◆ ACTIVITY
Reproduce every line of the material below character for character, leaving out the picture lines.

[Source records]
▼

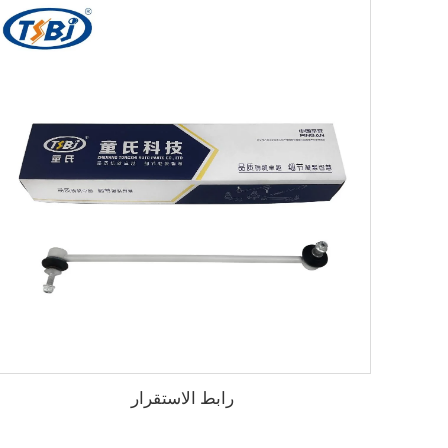
رابط الاستقرار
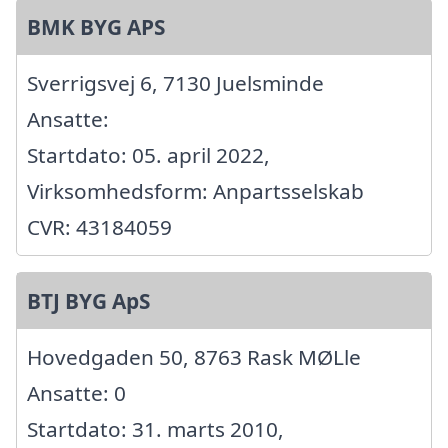
BMK BYG APS
Sverrigsvej 6, 7130 Juelsminde
Ansatte:
Startdato: 05. april 2022,
Virksomhedsform: Anpartsselskab
CVR: 43184059
BTJ BYG ApS
Hovedgaden 50, 8763 Rask MØLle
Ansatte: 0
Startdato: 31. marts 2010,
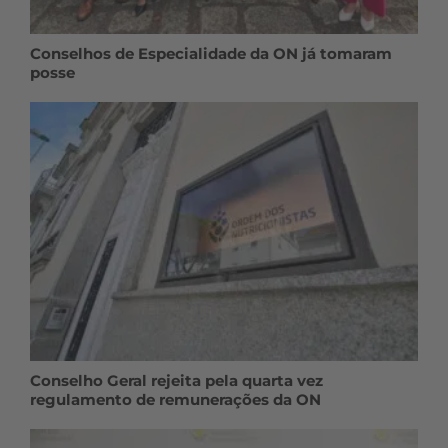
Conselhos de Especialidade da ON já tomaram
posse
Conselho Geral rejeita pela quarta vez
regulamento de remunerações da ON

▲

◆ FINISHED EXERCISE
رابط الاستقرار
BMK BYG APS
Sverrigsvej 6, 7130 Juelsminde
Ansatte:
Startdato: 05. april 2022,
Virksomhedsform: Anpartsselskab
CVR: 43184059
BTJ BYG ApS
Hovedgaden 50, 8763 Rask MØLle
Ansatte: 0
Startdato: 31. marts 2010,
Conselhos de Especialidade da ON já tomaram
posse
Conselho Geral rejeita pela quarta vez
regulamento de remunerações da ON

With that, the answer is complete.